When the line with "M547,484H598L597,555H546Z" appears below, start repeating lines exactly, and keep going through the line with "M865,731L916,738L906,805L856,798Z"; add nothing outside that span.

-- MATERIAL FOR THIS EXERCISE follows --

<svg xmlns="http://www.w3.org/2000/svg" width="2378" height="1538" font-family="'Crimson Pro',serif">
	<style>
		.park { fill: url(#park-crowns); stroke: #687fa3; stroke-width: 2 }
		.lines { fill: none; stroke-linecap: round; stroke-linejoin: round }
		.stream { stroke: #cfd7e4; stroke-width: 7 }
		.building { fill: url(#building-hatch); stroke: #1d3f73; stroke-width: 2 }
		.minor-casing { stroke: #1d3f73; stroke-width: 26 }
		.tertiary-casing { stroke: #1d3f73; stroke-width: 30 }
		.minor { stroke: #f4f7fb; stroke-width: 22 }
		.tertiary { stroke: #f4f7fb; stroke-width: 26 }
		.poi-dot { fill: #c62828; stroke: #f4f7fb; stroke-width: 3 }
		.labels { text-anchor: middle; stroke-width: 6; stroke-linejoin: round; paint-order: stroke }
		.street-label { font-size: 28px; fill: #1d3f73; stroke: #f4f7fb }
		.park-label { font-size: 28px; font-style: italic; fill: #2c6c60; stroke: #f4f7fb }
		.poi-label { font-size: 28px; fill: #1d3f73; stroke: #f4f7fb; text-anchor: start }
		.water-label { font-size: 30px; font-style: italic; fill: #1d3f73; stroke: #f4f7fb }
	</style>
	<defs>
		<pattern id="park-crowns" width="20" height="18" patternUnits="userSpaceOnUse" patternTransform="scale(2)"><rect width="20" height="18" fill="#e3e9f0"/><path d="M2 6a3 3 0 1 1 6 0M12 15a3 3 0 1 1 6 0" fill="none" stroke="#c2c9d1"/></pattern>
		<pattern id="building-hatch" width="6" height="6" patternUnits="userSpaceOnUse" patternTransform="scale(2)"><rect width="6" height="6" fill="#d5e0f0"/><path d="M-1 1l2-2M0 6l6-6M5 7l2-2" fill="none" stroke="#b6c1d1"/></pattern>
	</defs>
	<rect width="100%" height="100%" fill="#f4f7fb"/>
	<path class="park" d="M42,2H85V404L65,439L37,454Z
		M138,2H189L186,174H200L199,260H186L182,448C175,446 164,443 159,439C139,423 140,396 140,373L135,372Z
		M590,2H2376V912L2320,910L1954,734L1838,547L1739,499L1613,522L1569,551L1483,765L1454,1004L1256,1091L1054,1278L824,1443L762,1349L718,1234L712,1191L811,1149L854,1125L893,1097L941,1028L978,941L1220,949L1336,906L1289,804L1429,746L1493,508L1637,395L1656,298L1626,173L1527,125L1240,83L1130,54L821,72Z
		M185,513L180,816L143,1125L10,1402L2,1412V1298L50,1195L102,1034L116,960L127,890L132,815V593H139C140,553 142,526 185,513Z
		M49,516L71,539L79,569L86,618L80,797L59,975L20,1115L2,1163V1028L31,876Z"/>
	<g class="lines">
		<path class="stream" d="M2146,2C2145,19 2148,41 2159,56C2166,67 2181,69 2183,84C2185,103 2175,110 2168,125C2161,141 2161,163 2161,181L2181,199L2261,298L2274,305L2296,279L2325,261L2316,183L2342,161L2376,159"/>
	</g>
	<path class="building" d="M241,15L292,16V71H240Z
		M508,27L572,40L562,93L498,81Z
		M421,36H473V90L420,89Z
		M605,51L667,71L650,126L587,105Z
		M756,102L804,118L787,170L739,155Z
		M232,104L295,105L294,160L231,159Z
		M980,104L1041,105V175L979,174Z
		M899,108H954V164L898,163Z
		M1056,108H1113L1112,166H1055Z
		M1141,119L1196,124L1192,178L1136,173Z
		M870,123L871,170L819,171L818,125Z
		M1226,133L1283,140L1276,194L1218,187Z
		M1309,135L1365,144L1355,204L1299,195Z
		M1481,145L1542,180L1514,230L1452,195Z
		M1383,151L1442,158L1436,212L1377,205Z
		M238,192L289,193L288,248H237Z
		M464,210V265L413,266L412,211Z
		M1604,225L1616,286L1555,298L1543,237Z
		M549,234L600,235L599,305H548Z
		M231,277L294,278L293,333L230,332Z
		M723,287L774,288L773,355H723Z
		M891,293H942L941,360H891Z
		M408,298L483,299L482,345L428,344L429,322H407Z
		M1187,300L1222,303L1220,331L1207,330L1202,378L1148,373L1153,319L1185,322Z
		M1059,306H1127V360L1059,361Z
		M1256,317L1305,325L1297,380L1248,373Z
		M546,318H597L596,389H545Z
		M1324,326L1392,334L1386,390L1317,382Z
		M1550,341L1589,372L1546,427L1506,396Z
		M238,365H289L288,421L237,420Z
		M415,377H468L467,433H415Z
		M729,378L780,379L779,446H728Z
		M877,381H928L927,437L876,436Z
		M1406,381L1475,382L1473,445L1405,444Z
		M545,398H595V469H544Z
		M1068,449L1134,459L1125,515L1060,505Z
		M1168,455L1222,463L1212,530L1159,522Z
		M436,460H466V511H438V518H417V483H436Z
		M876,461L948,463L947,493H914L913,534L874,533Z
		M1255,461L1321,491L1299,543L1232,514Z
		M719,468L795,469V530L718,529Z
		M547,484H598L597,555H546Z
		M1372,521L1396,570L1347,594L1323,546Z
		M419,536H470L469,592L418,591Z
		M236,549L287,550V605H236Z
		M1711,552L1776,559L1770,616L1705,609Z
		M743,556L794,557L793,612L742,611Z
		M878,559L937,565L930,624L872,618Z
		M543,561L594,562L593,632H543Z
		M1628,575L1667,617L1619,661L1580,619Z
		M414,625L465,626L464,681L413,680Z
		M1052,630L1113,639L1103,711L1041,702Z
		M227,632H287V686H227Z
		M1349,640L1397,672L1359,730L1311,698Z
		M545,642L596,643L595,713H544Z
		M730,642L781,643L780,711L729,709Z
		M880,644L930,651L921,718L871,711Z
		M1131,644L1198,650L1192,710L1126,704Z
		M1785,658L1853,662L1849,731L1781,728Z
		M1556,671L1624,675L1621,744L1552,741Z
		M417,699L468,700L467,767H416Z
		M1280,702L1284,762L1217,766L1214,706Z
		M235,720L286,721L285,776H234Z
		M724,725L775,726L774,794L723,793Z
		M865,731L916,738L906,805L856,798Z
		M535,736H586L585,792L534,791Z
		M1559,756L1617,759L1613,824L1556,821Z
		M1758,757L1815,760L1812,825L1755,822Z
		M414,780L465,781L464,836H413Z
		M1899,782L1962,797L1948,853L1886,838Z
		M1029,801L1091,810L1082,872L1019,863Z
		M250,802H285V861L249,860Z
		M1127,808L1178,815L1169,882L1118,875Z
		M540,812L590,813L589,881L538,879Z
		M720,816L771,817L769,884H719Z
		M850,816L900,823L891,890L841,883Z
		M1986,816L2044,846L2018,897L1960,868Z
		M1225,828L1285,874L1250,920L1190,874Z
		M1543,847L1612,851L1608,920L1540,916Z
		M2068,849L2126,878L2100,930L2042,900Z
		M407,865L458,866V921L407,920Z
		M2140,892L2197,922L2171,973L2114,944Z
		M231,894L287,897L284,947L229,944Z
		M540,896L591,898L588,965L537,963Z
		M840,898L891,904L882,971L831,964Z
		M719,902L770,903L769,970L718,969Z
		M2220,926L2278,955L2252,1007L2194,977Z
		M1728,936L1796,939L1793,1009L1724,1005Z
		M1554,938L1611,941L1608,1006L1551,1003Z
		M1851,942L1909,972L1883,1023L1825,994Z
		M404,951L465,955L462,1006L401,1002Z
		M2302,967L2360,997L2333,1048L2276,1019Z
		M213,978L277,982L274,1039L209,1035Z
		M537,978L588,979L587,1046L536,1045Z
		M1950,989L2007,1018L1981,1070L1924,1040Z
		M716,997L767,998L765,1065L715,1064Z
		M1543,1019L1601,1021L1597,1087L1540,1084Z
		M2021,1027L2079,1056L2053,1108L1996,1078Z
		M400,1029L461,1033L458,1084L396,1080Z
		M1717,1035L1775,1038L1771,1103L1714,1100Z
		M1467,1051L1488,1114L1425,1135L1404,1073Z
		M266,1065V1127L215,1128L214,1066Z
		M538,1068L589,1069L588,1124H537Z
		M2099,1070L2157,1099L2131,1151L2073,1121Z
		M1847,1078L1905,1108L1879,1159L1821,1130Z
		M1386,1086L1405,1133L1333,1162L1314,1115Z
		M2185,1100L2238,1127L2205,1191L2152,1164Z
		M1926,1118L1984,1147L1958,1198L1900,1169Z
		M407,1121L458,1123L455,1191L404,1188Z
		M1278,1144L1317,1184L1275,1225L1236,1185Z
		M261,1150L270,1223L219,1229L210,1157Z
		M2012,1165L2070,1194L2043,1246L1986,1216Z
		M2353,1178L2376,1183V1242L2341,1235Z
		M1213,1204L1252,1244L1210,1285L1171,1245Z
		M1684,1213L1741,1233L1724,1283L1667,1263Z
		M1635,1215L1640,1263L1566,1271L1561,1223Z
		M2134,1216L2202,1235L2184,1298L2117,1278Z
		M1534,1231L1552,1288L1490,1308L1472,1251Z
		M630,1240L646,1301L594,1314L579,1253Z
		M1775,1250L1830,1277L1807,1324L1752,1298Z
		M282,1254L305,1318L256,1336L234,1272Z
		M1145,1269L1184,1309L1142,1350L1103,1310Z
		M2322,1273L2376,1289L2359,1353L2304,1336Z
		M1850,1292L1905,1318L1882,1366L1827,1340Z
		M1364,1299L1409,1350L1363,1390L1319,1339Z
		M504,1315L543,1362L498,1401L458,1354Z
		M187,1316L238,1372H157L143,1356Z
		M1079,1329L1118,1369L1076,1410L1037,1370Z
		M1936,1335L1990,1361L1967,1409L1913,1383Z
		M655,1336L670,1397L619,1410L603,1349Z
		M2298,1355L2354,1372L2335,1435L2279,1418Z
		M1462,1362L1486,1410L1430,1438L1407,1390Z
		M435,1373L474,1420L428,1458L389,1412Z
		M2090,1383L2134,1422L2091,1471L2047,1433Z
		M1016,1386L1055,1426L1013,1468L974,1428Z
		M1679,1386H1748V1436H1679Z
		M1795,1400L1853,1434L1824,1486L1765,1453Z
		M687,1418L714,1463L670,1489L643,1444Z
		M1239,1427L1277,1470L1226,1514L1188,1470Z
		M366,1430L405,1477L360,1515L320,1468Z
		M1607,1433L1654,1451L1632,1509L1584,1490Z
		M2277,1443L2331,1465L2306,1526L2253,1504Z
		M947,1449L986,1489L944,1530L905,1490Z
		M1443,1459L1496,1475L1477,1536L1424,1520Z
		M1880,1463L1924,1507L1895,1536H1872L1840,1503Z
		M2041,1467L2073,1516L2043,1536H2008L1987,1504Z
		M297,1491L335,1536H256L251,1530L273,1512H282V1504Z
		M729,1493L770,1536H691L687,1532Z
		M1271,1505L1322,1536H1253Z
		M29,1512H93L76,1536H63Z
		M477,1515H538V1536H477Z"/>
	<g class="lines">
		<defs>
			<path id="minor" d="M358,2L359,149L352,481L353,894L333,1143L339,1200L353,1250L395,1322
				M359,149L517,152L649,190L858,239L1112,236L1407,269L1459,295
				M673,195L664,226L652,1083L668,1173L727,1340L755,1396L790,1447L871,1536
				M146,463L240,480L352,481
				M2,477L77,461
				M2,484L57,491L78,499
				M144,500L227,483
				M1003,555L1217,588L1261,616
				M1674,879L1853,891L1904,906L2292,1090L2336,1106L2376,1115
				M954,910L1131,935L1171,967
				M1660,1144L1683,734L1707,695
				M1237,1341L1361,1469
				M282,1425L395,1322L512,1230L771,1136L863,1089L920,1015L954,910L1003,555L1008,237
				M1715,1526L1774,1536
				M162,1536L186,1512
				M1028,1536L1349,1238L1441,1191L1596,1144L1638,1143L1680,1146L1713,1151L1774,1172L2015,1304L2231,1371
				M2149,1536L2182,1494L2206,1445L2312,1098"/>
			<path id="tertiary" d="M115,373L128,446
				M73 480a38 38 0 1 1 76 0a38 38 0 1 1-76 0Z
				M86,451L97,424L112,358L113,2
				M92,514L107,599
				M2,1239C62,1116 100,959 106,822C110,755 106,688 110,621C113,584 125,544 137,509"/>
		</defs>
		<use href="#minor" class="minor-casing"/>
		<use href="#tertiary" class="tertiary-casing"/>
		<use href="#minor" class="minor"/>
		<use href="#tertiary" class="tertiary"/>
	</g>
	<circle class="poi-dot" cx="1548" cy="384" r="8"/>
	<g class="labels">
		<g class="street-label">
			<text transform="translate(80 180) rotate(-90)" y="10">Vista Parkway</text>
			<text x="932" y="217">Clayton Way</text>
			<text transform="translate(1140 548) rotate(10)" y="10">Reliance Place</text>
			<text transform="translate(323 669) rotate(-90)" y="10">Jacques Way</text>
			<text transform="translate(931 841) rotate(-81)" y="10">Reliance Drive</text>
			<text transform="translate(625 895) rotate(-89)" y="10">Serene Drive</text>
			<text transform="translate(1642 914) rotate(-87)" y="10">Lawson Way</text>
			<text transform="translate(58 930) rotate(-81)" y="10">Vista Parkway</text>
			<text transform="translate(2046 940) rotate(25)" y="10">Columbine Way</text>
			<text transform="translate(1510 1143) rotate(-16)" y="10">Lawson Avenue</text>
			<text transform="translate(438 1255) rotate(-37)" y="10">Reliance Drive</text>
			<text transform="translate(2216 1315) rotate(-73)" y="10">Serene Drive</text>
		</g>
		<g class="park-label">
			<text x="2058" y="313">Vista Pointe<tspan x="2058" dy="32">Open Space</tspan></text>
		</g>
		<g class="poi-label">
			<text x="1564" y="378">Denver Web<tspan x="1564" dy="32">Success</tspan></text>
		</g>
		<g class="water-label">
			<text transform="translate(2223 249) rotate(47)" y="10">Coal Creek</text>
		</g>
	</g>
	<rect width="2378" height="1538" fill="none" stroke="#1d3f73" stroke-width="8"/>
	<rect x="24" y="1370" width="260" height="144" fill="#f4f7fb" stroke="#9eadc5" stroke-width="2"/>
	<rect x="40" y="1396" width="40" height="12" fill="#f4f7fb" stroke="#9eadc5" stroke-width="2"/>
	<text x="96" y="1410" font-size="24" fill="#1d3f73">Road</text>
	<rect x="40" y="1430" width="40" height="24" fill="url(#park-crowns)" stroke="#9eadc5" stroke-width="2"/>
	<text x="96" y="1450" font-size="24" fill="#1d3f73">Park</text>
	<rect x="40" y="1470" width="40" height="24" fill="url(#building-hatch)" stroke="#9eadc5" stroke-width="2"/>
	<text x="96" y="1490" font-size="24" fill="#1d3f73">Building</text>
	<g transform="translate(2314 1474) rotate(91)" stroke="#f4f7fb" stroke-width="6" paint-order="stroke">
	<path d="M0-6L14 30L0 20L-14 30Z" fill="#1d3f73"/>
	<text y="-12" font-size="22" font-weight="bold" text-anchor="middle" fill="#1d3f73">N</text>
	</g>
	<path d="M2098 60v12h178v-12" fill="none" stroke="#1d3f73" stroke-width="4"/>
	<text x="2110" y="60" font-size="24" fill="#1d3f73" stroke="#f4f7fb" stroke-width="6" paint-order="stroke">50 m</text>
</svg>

-- MATERIAL FOR THIS EXERCISE concluded --

EXPECTED ANSWER:
		M547,484H598L597,555H546Z
		M1372,521L1396,570L1347,594L1323,546Z
		M419,536H470L469,592L418,591Z
		M236,549L287,550V605H236Z
		M1711,552L1776,559L1770,616L1705,609Z
		M743,556L794,557L793,612L742,611Z
		M878,559L937,565L930,624L872,618Z
		M543,561L594,562L593,632H543Z
		M1628,575L1667,617L1619,661L1580,619Z
		M414,625L465,626L464,681L413,680Z
		M1052,630L1113,639L1103,711L1041,702Z
		M227,632H287V686H227Z
		M1349,640L1397,672L1359,730L1311,698Z
		M545,642L596,643L595,713H544Z
		M730,642L781,643L780,711L729,709Z
		M880,644L930,651L921,718L871,711Z
		M1131,644L1198,650L1192,710L1126,704Z
		M1785,658L1853,662L1849,731L1781,728Z
		M1556,671L1624,675L1621,744L1552,741Z
		M417,699L468,700L467,767H416Z
		M1280,702L1284,762L1217,766L1214,706Z
		M235,720L286,721L285,776H234Z
		M724,725L775,726L774,794L723,793Z
		M865,731L916,738L906,805L856,798Z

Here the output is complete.